* [To do]: Copy the entries below word for word, leaving out the pictures.

* [Dataset excerpt]:
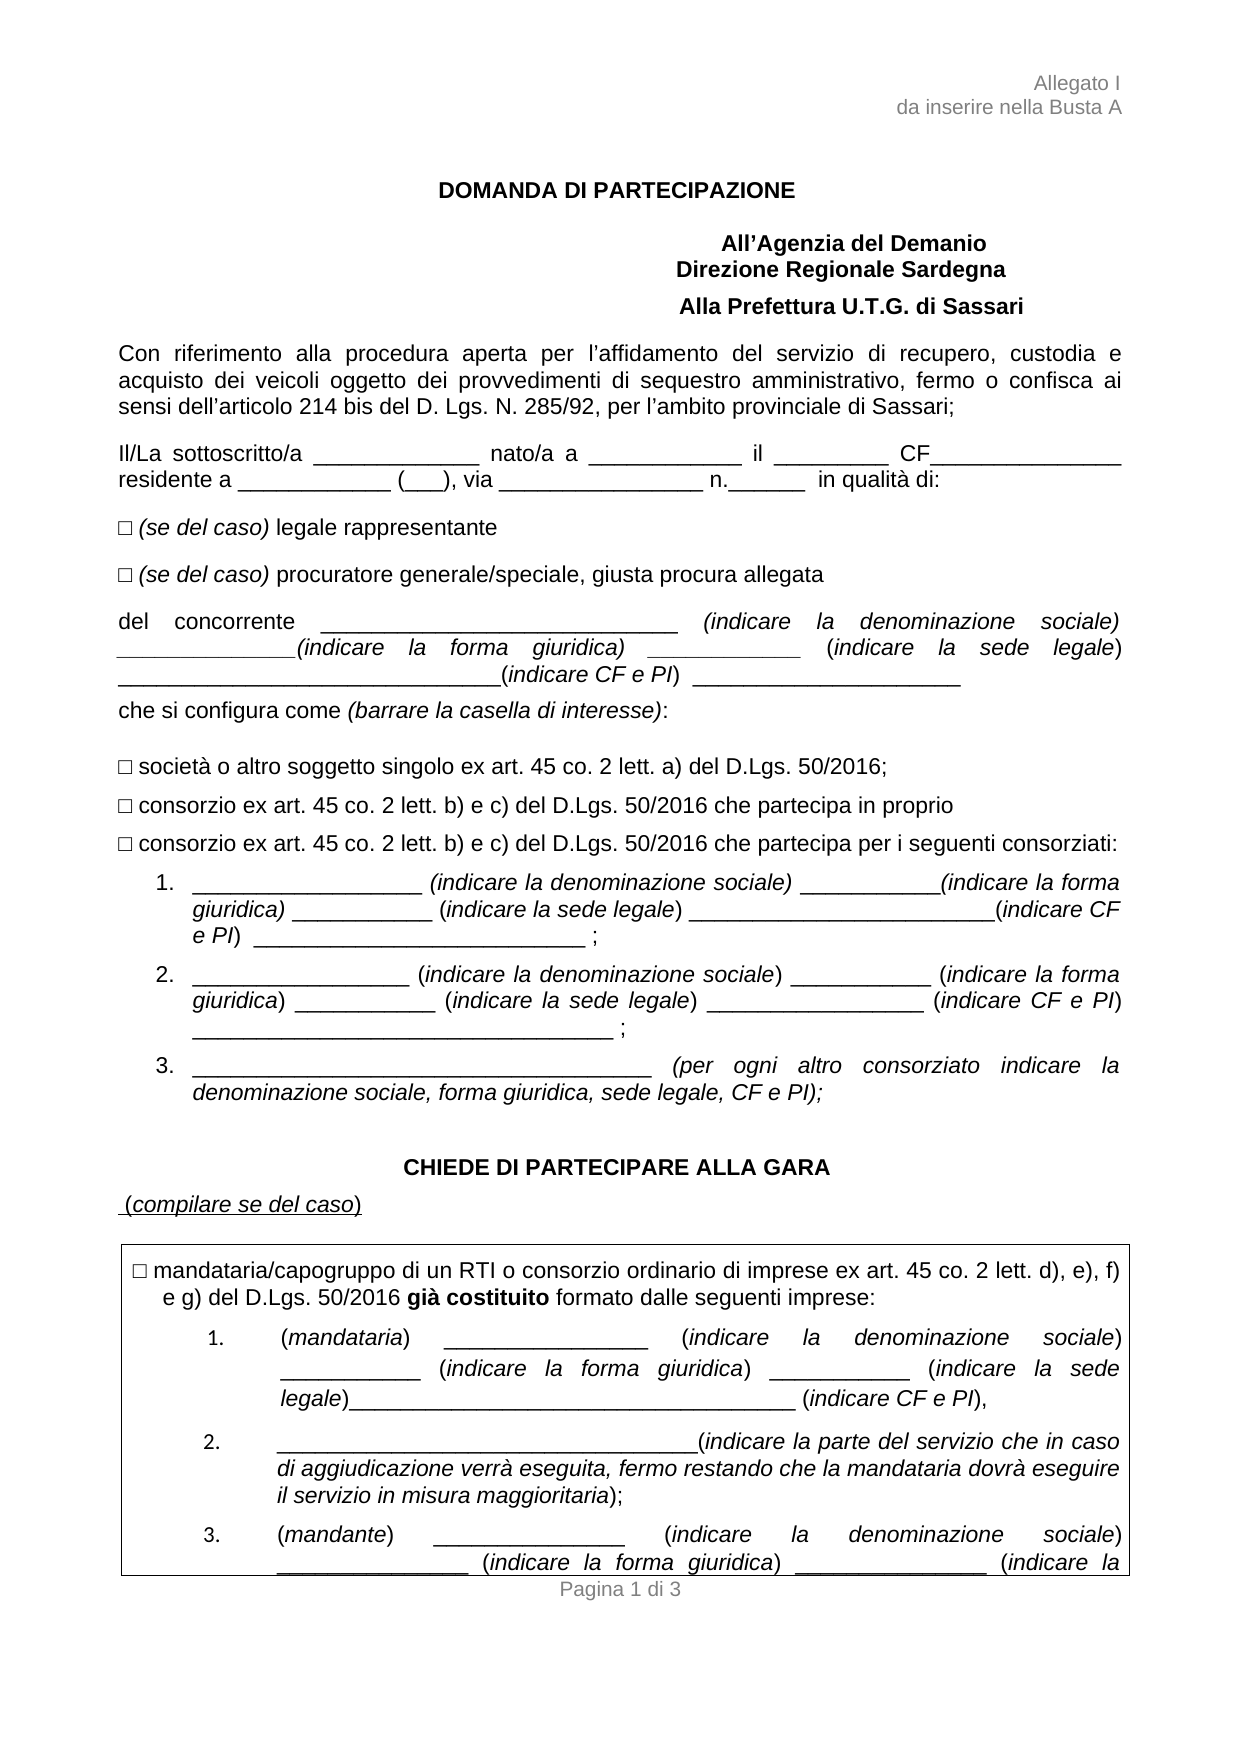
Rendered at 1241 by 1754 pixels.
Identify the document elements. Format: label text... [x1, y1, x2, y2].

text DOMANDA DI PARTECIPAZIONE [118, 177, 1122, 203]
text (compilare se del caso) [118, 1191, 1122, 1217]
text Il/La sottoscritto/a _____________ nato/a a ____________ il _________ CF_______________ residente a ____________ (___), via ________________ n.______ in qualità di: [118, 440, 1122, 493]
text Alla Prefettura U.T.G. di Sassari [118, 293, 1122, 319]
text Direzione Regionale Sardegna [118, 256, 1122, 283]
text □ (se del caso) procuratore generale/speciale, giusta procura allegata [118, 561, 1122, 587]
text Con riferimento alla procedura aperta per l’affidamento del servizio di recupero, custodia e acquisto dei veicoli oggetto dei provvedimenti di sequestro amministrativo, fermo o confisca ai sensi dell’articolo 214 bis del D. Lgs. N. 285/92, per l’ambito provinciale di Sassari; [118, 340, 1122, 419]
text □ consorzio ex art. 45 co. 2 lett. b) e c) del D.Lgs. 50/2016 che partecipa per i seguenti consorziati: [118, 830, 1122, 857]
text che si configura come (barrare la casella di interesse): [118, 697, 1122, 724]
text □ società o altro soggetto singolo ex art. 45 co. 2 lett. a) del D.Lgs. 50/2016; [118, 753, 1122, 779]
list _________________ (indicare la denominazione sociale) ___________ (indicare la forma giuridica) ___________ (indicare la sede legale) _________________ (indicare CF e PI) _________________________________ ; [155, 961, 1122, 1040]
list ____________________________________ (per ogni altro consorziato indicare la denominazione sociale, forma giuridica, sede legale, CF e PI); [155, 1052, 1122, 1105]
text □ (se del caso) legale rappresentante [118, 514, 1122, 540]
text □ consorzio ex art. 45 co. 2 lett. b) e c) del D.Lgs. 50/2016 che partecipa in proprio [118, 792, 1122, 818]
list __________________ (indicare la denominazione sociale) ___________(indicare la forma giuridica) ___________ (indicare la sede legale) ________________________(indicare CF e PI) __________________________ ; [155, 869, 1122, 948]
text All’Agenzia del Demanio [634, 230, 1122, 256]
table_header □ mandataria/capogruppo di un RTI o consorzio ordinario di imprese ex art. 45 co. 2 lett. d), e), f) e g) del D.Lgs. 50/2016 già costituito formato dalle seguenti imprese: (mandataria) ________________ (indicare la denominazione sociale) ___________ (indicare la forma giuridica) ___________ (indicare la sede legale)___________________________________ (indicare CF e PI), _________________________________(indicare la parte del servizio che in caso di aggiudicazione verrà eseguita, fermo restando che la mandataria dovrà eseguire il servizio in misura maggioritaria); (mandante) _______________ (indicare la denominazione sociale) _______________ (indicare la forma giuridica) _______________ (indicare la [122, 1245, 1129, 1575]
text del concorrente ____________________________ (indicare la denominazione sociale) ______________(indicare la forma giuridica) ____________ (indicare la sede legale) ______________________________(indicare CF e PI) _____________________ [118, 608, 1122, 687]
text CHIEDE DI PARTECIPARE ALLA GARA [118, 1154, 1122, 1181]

* [The completed task]:
Rendered at 1241 by 1754 pixels.
Identify the document elements. Format: label text... [x1, y1, x2, y2].

text DOMANDA DI PARTECIPAZIONE [118, 177, 1122, 203]
text (compilare se del caso) [118, 1191, 1122, 1217]
text Il/La sottoscritto/a _____________ nato/a a ____________ il _________ CF_______________ residente a ____________ (___), via ________________ n.______ in qualità di: [118, 440, 1122, 493]
text Alla Prefettura U.T.G. di Sassari [118, 293, 1122, 319]
text Direzione Regionale Sardegna [118, 256, 1122, 283]
text □ (se del caso) procuratore generale/speciale, giusta procura allegata [118, 561, 1122, 587]
text Con riferimento alla procedura aperta per l’affidamento del servizio di recupero, custodia e acquisto dei veicoli oggetto dei provvedimenti di sequestro amministrativo, fermo o confisca ai sensi dell’articolo 214 bis del D. Lgs. N. 285/92, per l’ambito provinciale di Sassari; [118, 340, 1122, 419]
text □ consorzio ex art. 45 co. 2 lett. b) e c) del D.Lgs. 50/2016 che partecipa per i seguenti consorziati: [118, 830, 1122, 857]
text che si configura come (barrare la casella di interesse): [118, 697, 1122, 724]
text □ società o altro soggetto singolo ex art. 45 co. 2 lett. a) del D.Lgs. 50/2016; [118, 753, 1122, 779]
list _________________ (indicare la denominazione sociale) ___________ (indicare la forma giuridica) ___________ (indicare la sede legale) _________________ (indicare CF e PI) _________________________________ ; [155, 961, 1122, 1040]
list ____________________________________ (per ogni altro consorziato indicare la denominazione sociale, forma giuridica, sede legale, CF e PI); [155, 1052, 1122, 1105]
text □ (se del caso) legale rappresentante [118, 514, 1122, 540]
text □ consorzio ex art. 45 co. 2 lett. b) e c) del D.Lgs. 50/2016 che partecipa in proprio [118, 792, 1122, 818]
list __________________ (indicare la denominazione sociale) ___________(indicare la forma giuridica) ___________ (indicare la sede legale) ________________________(indicare CF e PI) __________________________ ; [155, 869, 1122, 948]
text All’Agenzia del Demanio [634, 230, 1122, 256]
table_header □ mandataria/capogruppo di un RTI o consorzio ordinario di imprese ex art. 45 co. 2 lett. d), e), f) e g) del D.Lgs. 50/2016 già costituito formato dalle seguenti imprese: (mandataria) ________________ (indicare la denominazione sociale) ___________ (indicare la forma giuridica) ___________ (indicare la sede legale)___________________________________ (indicare CF e PI), _________________________________(indicare la parte del servizio che in caso di aggiudicazione verrà eseguita, fermo restando che la mandataria dovrà eseguire il servizio in misura maggioritaria); (mandante) _______________ (indicare la denominazione sociale) _______________ (indicare la forma giuridica) _______________ (indicare la [122, 1245, 1129, 1575]
text del concorrente ____________________________ (indicare la denominazione sociale) ______________(indicare la forma giuridica) ____________ (indicare la sede legale) ______________________________(indicare CF e PI) _____________________ [118, 608, 1122, 687]
text CHIEDE DI PARTECIPARE ALLA GARA [118, 1154, 1122, 1181]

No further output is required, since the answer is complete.